Ma lakum la tanasaroona

Türkçe: 

Neniz var da birbirinize yardım etmiyorsunuz?

Sahih International: 

[They will be asked], "What is [wrong] with you? Why do you not help each other?"

İngilizce: 

What is the matter with you that ye help not each other?'

Azerbaycanca: 

(Mələklər istehza ilə onlara deyəcəklər: ) “Sizə nə olub ki, (bu gün dünyadakı kimi) bir-birinizə kömək edə bilmirsiniz?”

Süleyman Ateş: 

Size ne oldu ki birbirinize yardım etmiyorsunuz?

Diyanet Vakfı: 

Size ne oldu ki birbirinize yardım etmiyorsunuz?

Erhan Aktaş: 

Size ne oldu da dünyadaki gibi yardımlaşmıyorsunuz?

Kral Fahd: 

Size ne oldu ki birbirinize yardım etmiyorsunuz?

Hasan Basri Çantay: 

«Size ne oldu?
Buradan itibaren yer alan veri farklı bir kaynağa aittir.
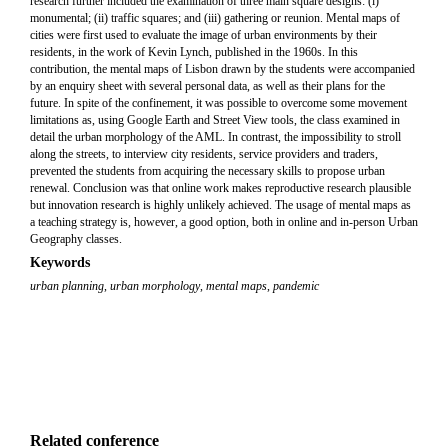
research further included the examination of three main square designs: (i)
monumental; (ii) traffic squares; and (iii) gathering or reunion. Mental maps of
cities were first used to evaluate the image of urban environments by their
residents, in the work of Kevin Lynch, published in the 1960s. In this
contribution, the mental maps of Lisbon drawn by the students were accompanied
by an enquiry sheet with several personal data, as well as their plans for the
future. In spite of the confinement, it was possible to overcome some movement
limitations as, using Google Earth and Street View tools, the class examined in
detail the urban morphology of the AML. In contrast, the impossibility to stroll
along the streets, to interview city residents, service providers and traders,
prevented the students from acquiring the necessary skills to propose urban
renewal. Conclusion was that online work makes reproductive research plausible
but innovation research is highly unlikely achieved. The usage of mental maps as
a teaching strategy is, however, a good option, both in online and in-person Urban
Geography classes.
Keywords
urban planning
,
urban morphology
,
mental maps
,
pandemic
Related conference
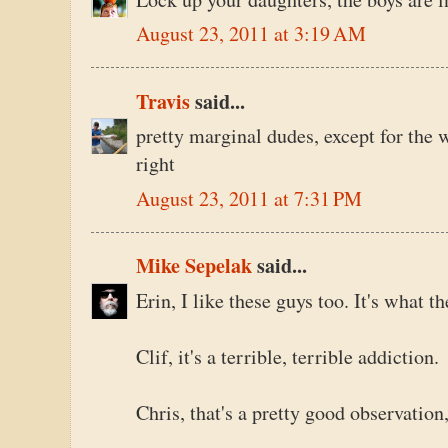
August 23, 2011 at 3:19 AM
Travis
said...
pretty marginal dudes, except for the w
right
August 23, 2011 at 7:31 PM
Mike Sepelak
said...
Erin, I like these guys too. It's what th
Clif, it's a terrible, terrible addiction.
Chris, that's a pretty good observation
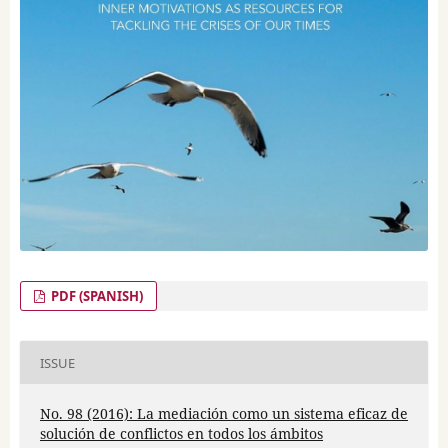
PDF (SPANISH)
ISSUE
No. 98 (2016): La mediación como un sistema eficaz de
solución de conflictos en todos los ámbitos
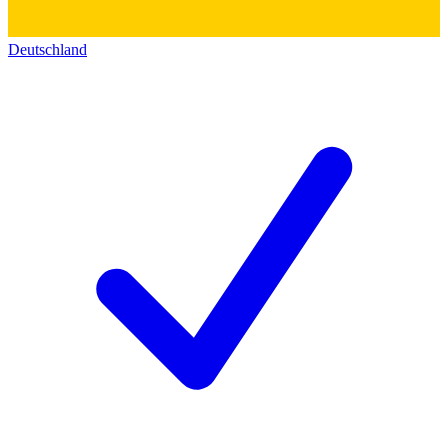
Deutschland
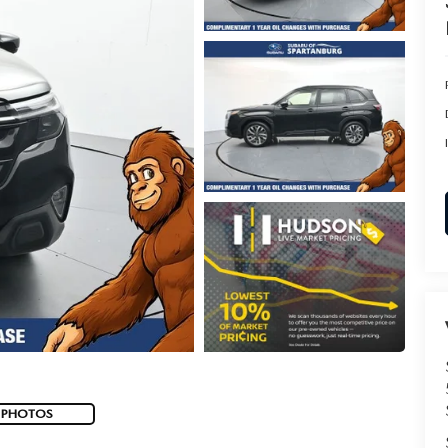
 PHOTOS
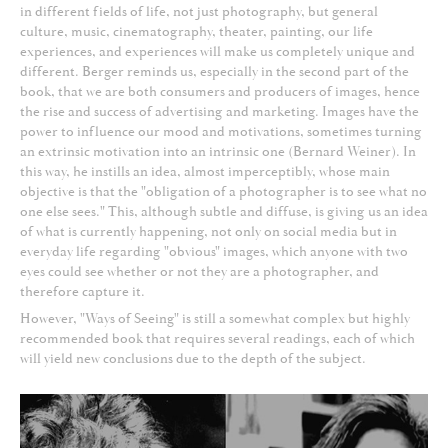
in different fields of life, not just photography, but general
culture, music, cinematography, theater, painting, our life
experiences, and experiences will make us completely unique and
different. Berger reminds us, especially in the second part of the
book, that we are both consumers and producers of images, hence
the rise and success of advertising and marketing. Images have the
power to influence our mood and motivations, sometimes turning
an extrinsic motivation into an intrinsic one (Bernard Weiner). In
this way, he instills an idea, almost imperceptibly, whose main
objective is that the "obligation of a photographer is to see what no
one else sees." This, although subtle and diffuse, is giving us an idea
of what is currently happening, not only on social media but in
everyday life regarding "obvious" images, which anyone with two
eyes could see whether or not they are a photographer, and
therefore capture it.
However, "Ways of Seeing" is still a somewhat complex but highly
recommended book that requires several readings, each of which
will yield new conclusions due to the depth of the subject.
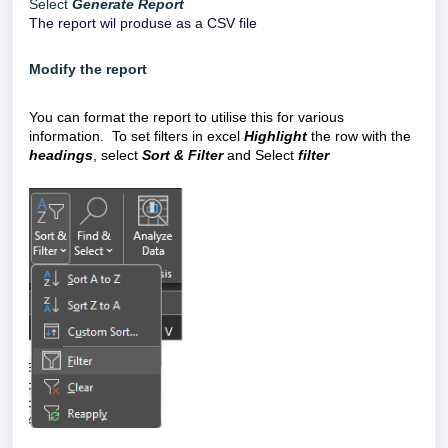
Select
Generate Report
The report wil produse as a CSV file
Modify the report
You can format the report to utilise this for various
information. To set filters in excel
Highlight
the row with the
headings
, select
Sort & Filter
and Select
filter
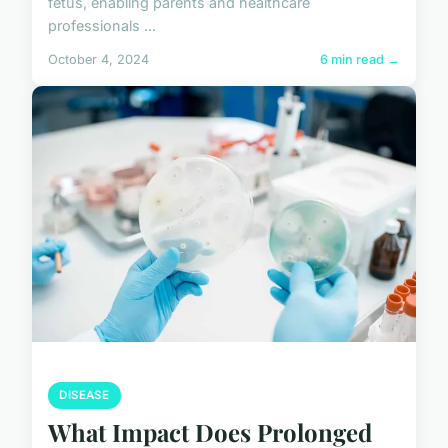
fetus, enabling parents and healthcare
professionals ...
October 4, 2024
6 min read →
DISEASE
What Impact Does Prolonged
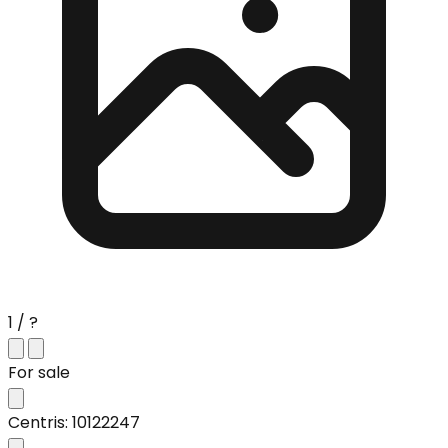
1 / ?
For sale
Centris: 10122247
Birbirinize yardım etmiyorsunuz ya»!

Muhammed Esed: 

"Size ne oldu ki (şimdi) birbirinize yardım etmiyorsunuz?"

Gültekin Onan: 

(Onlara seslenilir:) &quot

Ali Fikri Yavuz: 

(Melekler o kâfirlere şöyle der): “- Ne oldu sizlere, (azabdan kurtulmak için) yardımlaşmıyorsunuz?”

Portekizce: 

Por que não vos socorreis mutuamente?

İsveççe: 

"Hur är det fatt med er? Ni hjälper ju inte varandra!"

Farsça: 

[به آنان گویند:] شما را چه شده که یکدیگر را [برای رهایی از عذاب] یاری نمی دهید؟

Kürtçe: 

(پێیان دەوترێت) ئەوە چیتانە یارمەتی یەکتر نادەن

Özbekçe: 

Сизларга нима бўлди? Ўзаро ёрдамлашмаяпсиз?!

Malayca: 

"Mengapa kamu tidak bertolong-tolongan (sebagaimana yang kamu dakwakan dahulu?"

Arnavutça: 

“Çka keni që nuk e ndihmoni njëri-tjetrin (idhujtë dhe adhuruesit e tyre)?”

Bulgarca: 

“Какво ви е, та не си помагате един другиму?”

Sırpça: 

,,Шта вам је, зашто једни другима не помогнете?'“

Çekçe: 

'Co je s vámi, že nepomáháte si navzájem?'

Urduca: 

"کیا ہو گیا تمہیں، اب کیوں ایک دوسرے کی مدد نہیں کرتے؟

Tacikçe: 

«Чаро якдигарро ёрӣ намекунед?»

Tatarca: 

"Сезгә ни булды, дөньядагы кеби бер-берегезгә ярдәм итешмисез?"

Endonezyaca: 

"Kenapa kamu tidak tolong menolong?"

Amharca: 

(ለእነርሱም) «የማትረዳዱት ለእናንተ ምን አላችሁ? (ይባላሉ)፡፡

Tamilce: 

(இன்னும், அவர்களை நோக்கி நிந்தனையாக கூறப்படும்:) “உங்களுக்கு என்ன நேர்ந்தது நீங்கள் உங்களுக்குள் ஒருவர் மற்றவருக்கு உதவி செய்யாமல் இருக்கிறீர்கள்?”

Korece: 

너희가 서로 돕지 못하는 것 은 어찌된 일이뇨

Vietnamca: 

(Rồi có tiếng bảo họ): “Các ngươi có chuyện gì mà sao không chịu giúp đỡ nhau?”